Schwäbische Zeitung (Bad Waldsee / Aulendorf)
Christopher Froome wächst über sich hinaus
Der britische Tour-Sieger fährt beim Giro d’Italia mit einem 80-Kilometer-Solo allen davon und übernimmt das Rosa Trikot
BARDONECCHIA (SID/dpa) - Nach seinem Solo für die Geschichtsbücher fand Christopher Froome tatsächlich noch Kraft zum Jubeln. Im rosa Konfettiregen verspritzte der neue Spitzenreiter des Giro d'Italia ausgelassen Champagner in die Menge, immer wieder reckte er die Arme in die Höhe und ließ sich für die vielleicht beste Einzelleistung seiner Karriere feiern.

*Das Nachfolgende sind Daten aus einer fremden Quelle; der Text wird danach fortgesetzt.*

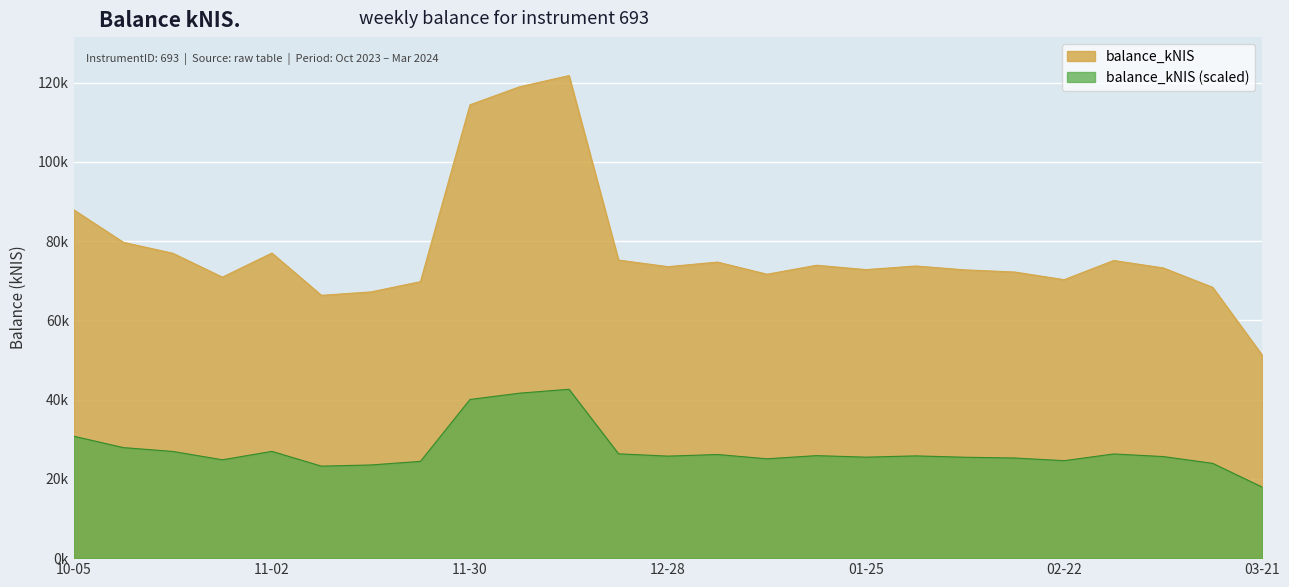

What are all the series names shown in the legend?

balance_kNIS, balance_kNIS (scaled)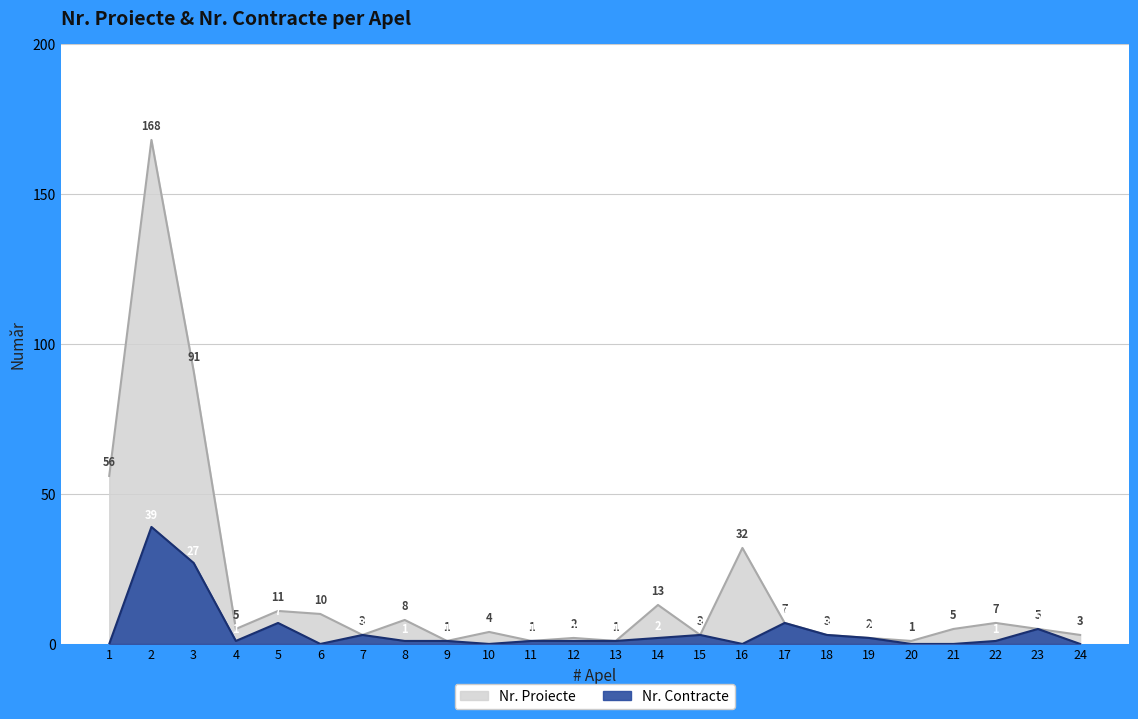

Reading left to right, extract all data points from this chart.

Nr. Proiecte: 56	168	91	5	11	10	3	8	1	4	1	2	1	13	3	32	7	3	2	1	5	7	5	3
Nr. Contracte: 0	39	27	1	7	0	3	1	1	0	1	1	1	2	3	0	7	3	2	0	0	1	5	0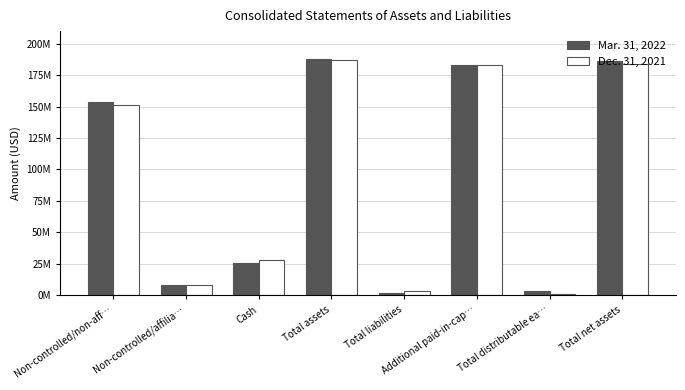

Which series has the largest range (max minus min)?

Mar. 31, 2022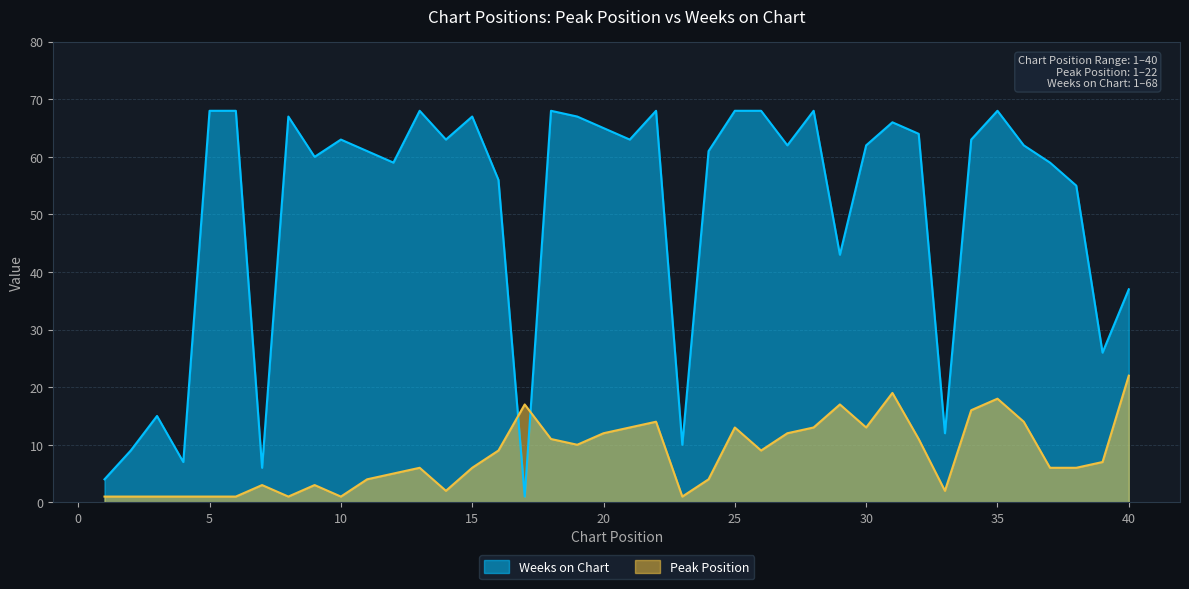

Reading left to right, extract all data points from this chart.

Peak Position: 1=1	2=1	3=1	4=1	5=1	6=1	7=3	8=1	9=3	10=1	11=4	12=5	13=6	14=2	15=6	16=9	17=17	18=11	19=10	20=12	21=13	22=14	23=1	24=4	25=13	26=9	27=12	28=13	29=17	30=13	31=19	32=11	33=2	34=16	35=18	36=14	37=6	38=6	39=7	40=22
Weeks on Chart: 1=4	2=9	3=15	4=7	5=68	6=68	7=6	8=67	9=60	10=63	11=61	12=59	13=68	14=63	15=67	16=56	17=1	18=68	19=67	20=65	21=63	22=68	23=10	24=61	25=68	26=68	27=62	28=68	29=43	30=62	31=66	32=64	33=12	34=63	35=68	36=62	37=59	38=55	39=26	40=37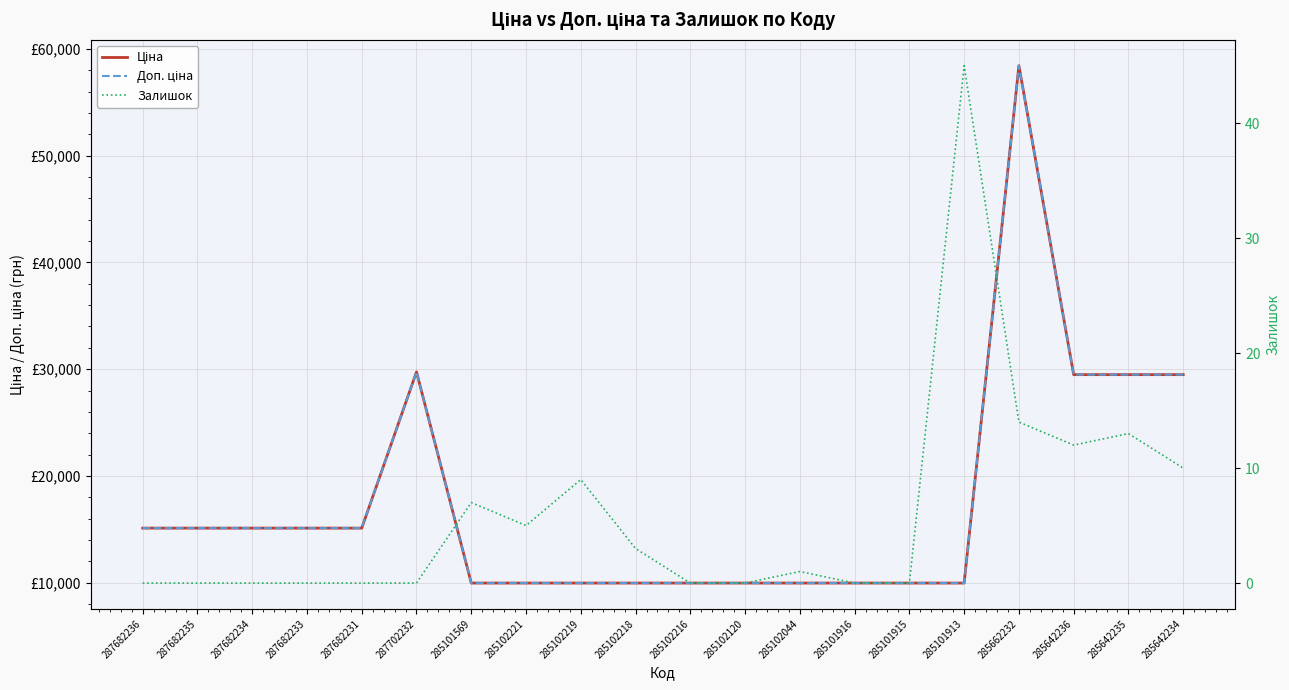

True or false: Доп. ціна and Залишок cross at least once.

False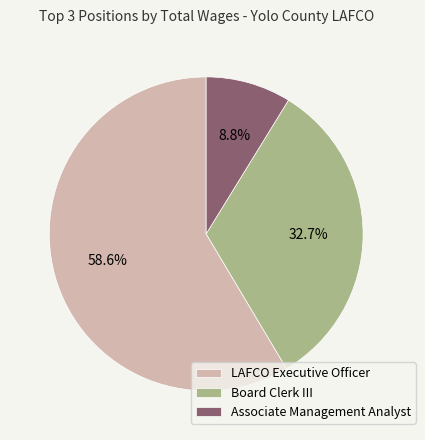

To the nearest percent, what is the combined percentage of Board Clerk III and LAFCO Executive Officer?

91%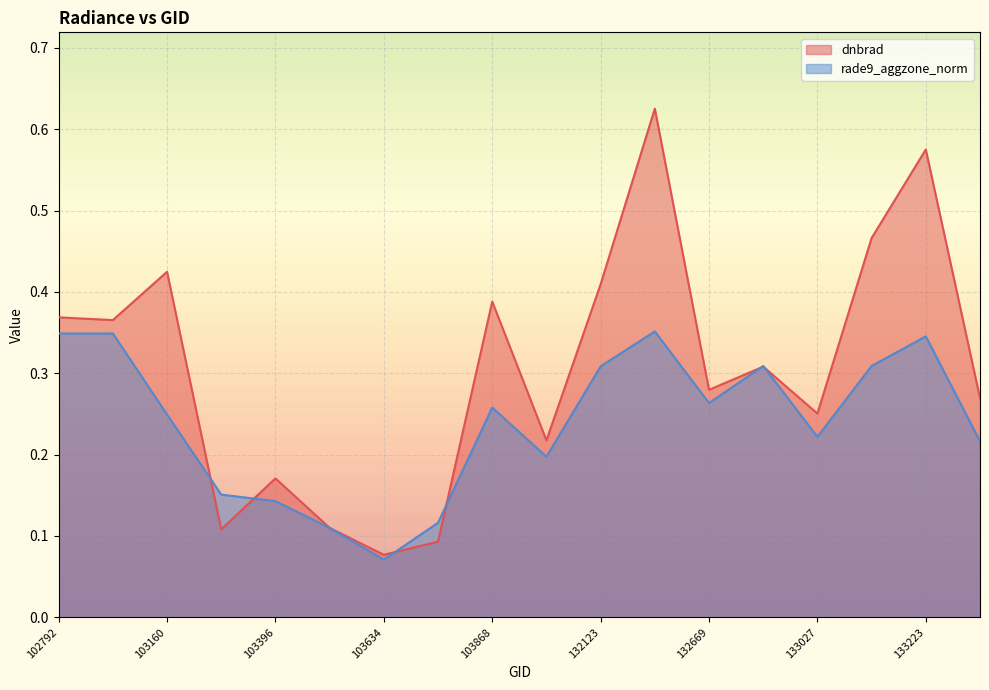

Does the chart display data point markers on the line(s)?

No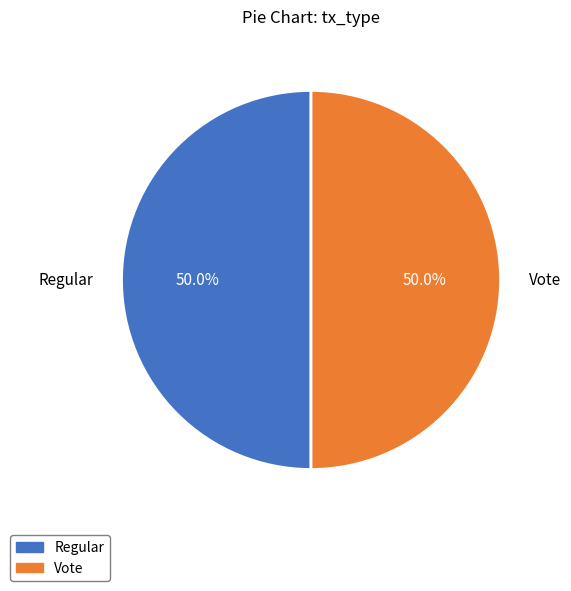

How many slices are in this pie chart?

2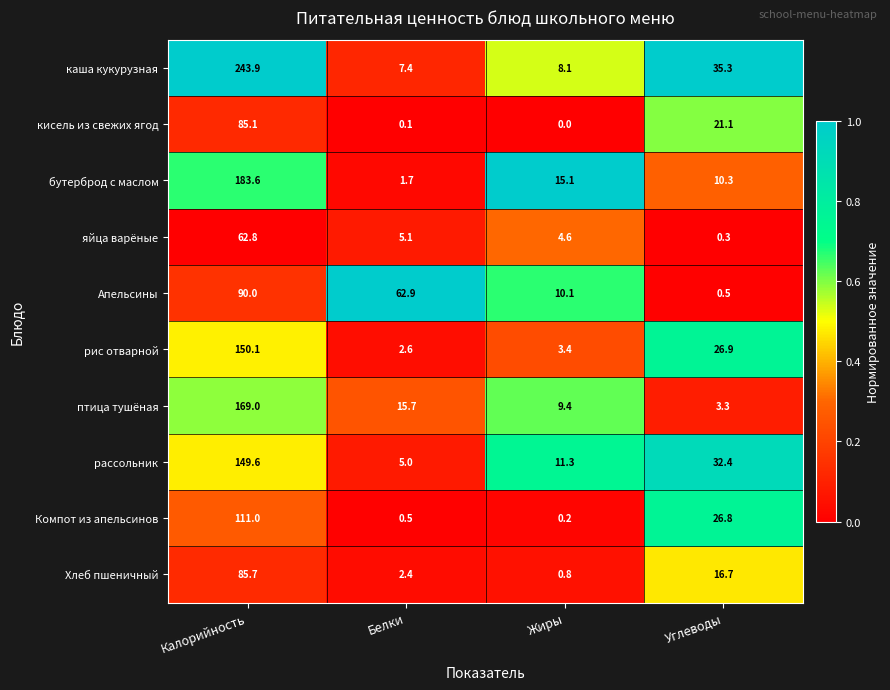

What is the average value of the Апельсины series?

40.9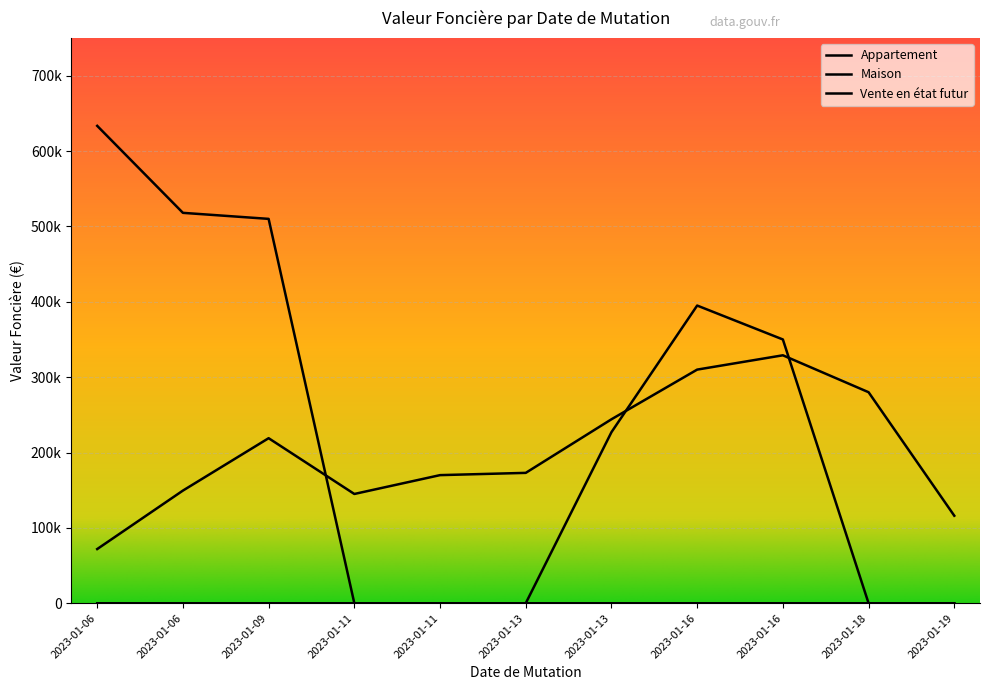

At which category does the chart reach its peak across all series?

2023-01-06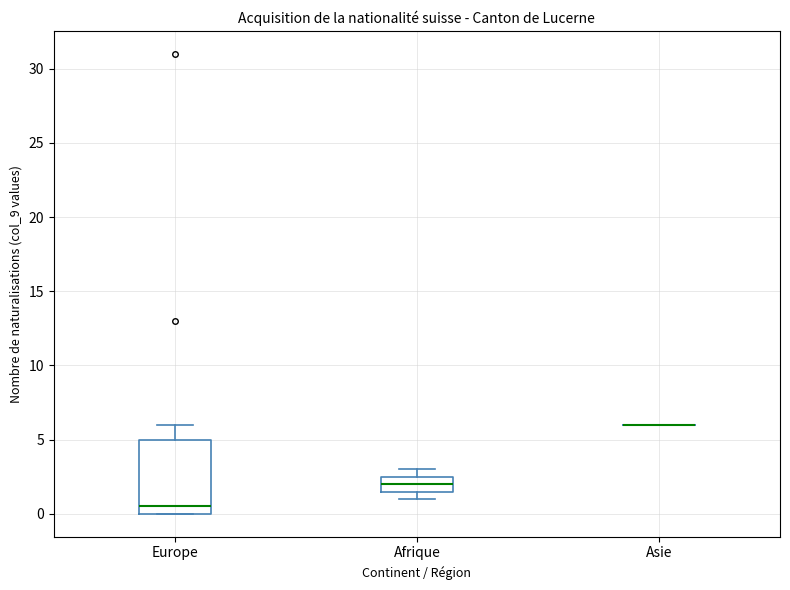

Reading left to right, read every box against the y-axis: the position of its median line, the range the box covers, and the ends of its whiskers. The values are not printed on the chart, so give them approximately, as read against the axis.

Europe: median 0.5, box 0.0 to 5.0, whiskers 0.0 to 6.0
Afrique: median 2.0, box 1.5 to 2.5, whiskers 1.0 to 3.0
Asie: box collapsed to a line at 6.0, whiskers 6.0 to 6.0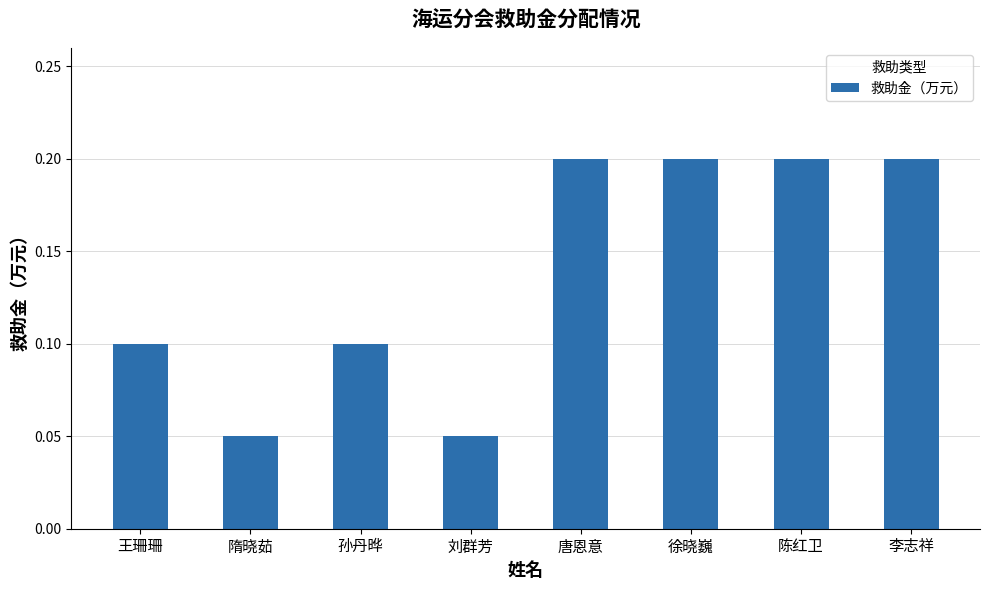

How many values are between 0 and 1?

8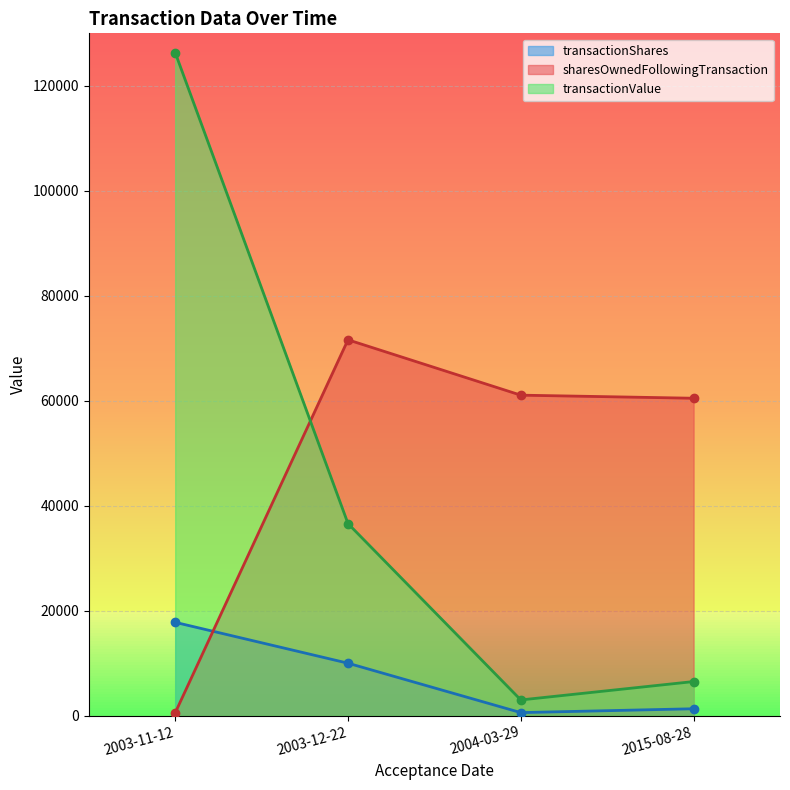

True or false: transactionValue has more than 2 interior local peaks.

False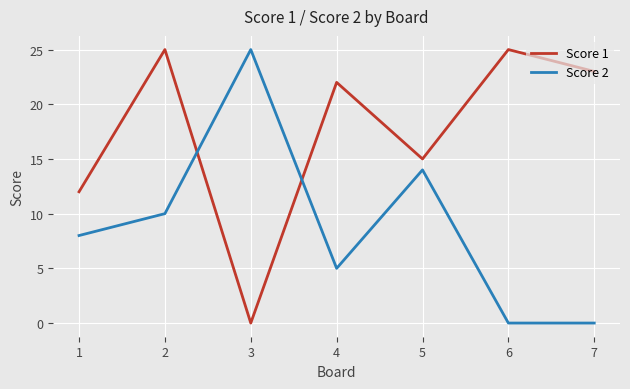

Rank the series by their average value, from lowest to highest.

Score 2, Score 1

80 Kilometer war Froome im Alleingang allen davongefahren. Insbesondere dem bis dato in der Gesamtwertung führenden Simon Yates, der völlig einbrach und keine Chance mehr auf den Sieg hat. Froome war am berühmten Colle delle Finestre getürmt, er nahm die Anstiege nach Sestriere und ins Ziel nach Bardonecchia ohne jegliche Hilfe in Angriff - und distanzierte dabei auch die letzten verbliebenen Rivalen um Titelverteidiger Tom Dumoulin um über drei Minuten. Froome zeigte ein denkwürdiges Rennen. Es beeindruckte, erstaunte und verwunderte. „Ich glaube, ich habe noch nie 80 Kilometer vor dem Ziel angegriffen. Das war schon sehr speziell“, sagte Froome, der als Vierter der Gesamtwertung in den Tag gestartet war: „Ich habe mich gut gefühlt. Jetzt oder nie - ich musste es versuchen.“Froome riskierte alles. Und wurde belohnt.
Froome hat in seiner Laufbahn kleine und große Siege gefeiert. Er attackierte in Abfahrten und Anstiegen, gewann Zeitfahren, joggte im Gelben Trikot den Mont Ventoux hinauf und krönte sich unter anderem vier Mal zum Sieger der Frankreich-Rundfahrt. Der Erfolg in Bardonecchia ragt dennoch heraus.
Froome verdankt seine Triumphe häufig nicht zuletzt der zermürbenden Vorarbeit seiner überlegenen Sky-Mannschaft. Auch am Freitag war sie in Italien am Erfolg beteiligt. Sky war am Colle delle Finestre in berüchtigter Manier an der Spitze des Feldes vorgeprescht. Während Dumoulin (Niederlande/Sunweb) zunächst noch den Kontakt hielt und erst später abreißen lassen musste, bekam Landsmann Yates (Mitchelton-Scott) im Maglia Rosa umgehend massive Probleme. Sein Rückstand im Ziel betrug 38:51 Minuten. Froome verzichtete bei seinem entscheidenden Antritt auf die übliche Kontrolle durch die Helfer und setzte alles auf eine Karte. Die Attacke war waghalsig und mutig, das Ausmaß ihres Erfolges überraschte.
Der 33-Jährige war beim Giro längst abgeschrieben gewesen. Am berüchtigten Monte Zoncolan hatte er zwar einen Etappensieg gefeiert, doch die gewohnte Dominanz ließ er vermissen. Seine Zweifler wird Froome mit dem Sieg am Freitag nicht besänftigt haben – im Gegenteil. Seit Monaten schwelt die Affäre um seinen auffälligen Dopingtest, der im September 2017 einen unerlaubt hohen Wert des Asthmamittels Salbutamol aufwies. Sein Giro-Start war ein viel diskutiertes Thema, nicht bei allen Fahrern ist seine Präsenz gern gesehen. Das gilt auch für die Fans. Sinnbildlich: Kurz nach seiner Attacke rannten Froome zwei als Ärzte verkleidete Zuschauer hinterher - und reckten ihm ein übergroßes Asthmaspray entgegen.
Der offene Ausgang der Affäre ist ein Ärgernis und lässt den Zweifel bei Froome mitfahren. Kritiker dürften sich nach sensationellen Leistungen wie am Freitag bestätigt fühlen.
Froome ließ sich davon nicht beirren. Auf der nächsten anspruchsvollen Bergetappe heute über 214 Kilometer nach Cervinia verteidigt er sein Rosa Trikot. Das will Froome, der seinen zweiten Etappensieg feierte, auch am Sonntag noch tragen. Dann endet die erste große Landesrundfahrt des Jahres in Rom.